CAPÍTULO CLXXXIX SAÍRAM. Sofia, antes de pôr o pé na rua, olhou para um e outro lado, espreitando se vinha alguém; felizmente, a rua estava deserta. Ao ver-se livre da pocilga, Sofia readquiriu o uso das boas palavras, a arte maviosa e delicada de captar os outros, e enfiou amorosamente o braço no de D. Fernanda. Falou-lhe de Rubião e da grande desgraça da loucura; assim também do palacete de Botafogo. Por que não ia com ela ver as obras?

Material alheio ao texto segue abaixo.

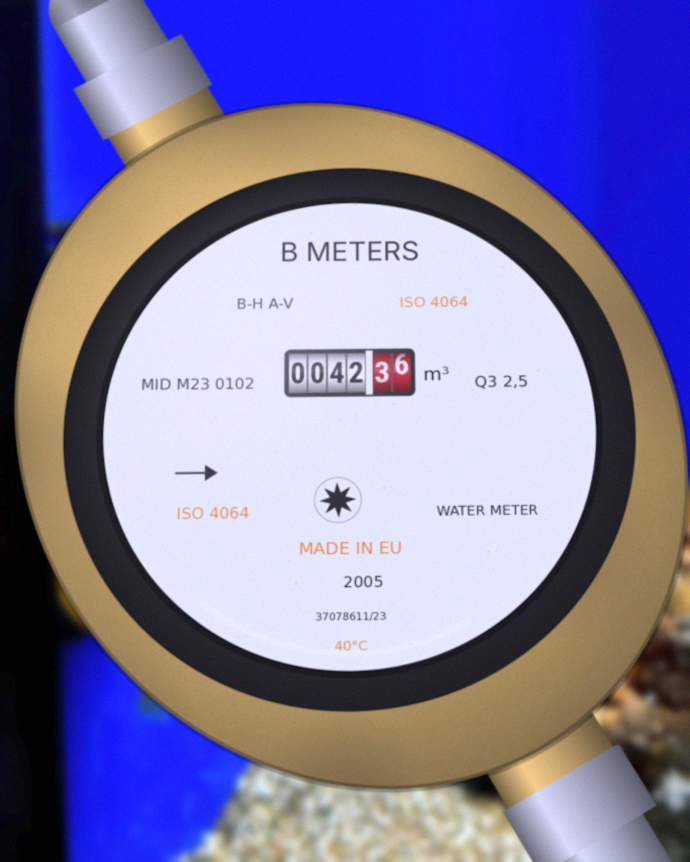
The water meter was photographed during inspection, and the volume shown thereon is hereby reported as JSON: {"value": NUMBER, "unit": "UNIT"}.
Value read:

Era só lanchar um pouco, e partiriam imediatamente.


CAPÍTULO CXC SOBREVEIO UM SUCESSO que distraiu D. Fernanda do Rubião; foi o nascimento de uma filha de Maria Benedita. Ela correu à Tijuca, encheu de beijos a mãe e a criança, deu a mão a beijar a Carlos Maria. -Sempre exuberante! exclamou o jovem pai, obedecendo. -Sempre secarrão! retorquiu ela.  Apesar da resistência do primo, D. Fernanda acompanhou a convalescença de Maria Benedita, tão cordial, tão boa, tão alegrem, que era um encanto conservá-la em casa. A felicidade daqui fê-la esquecer a desgraça dacolá; mas, convalescida a recente mãe, D. Fernanda acudiu ao enfermo.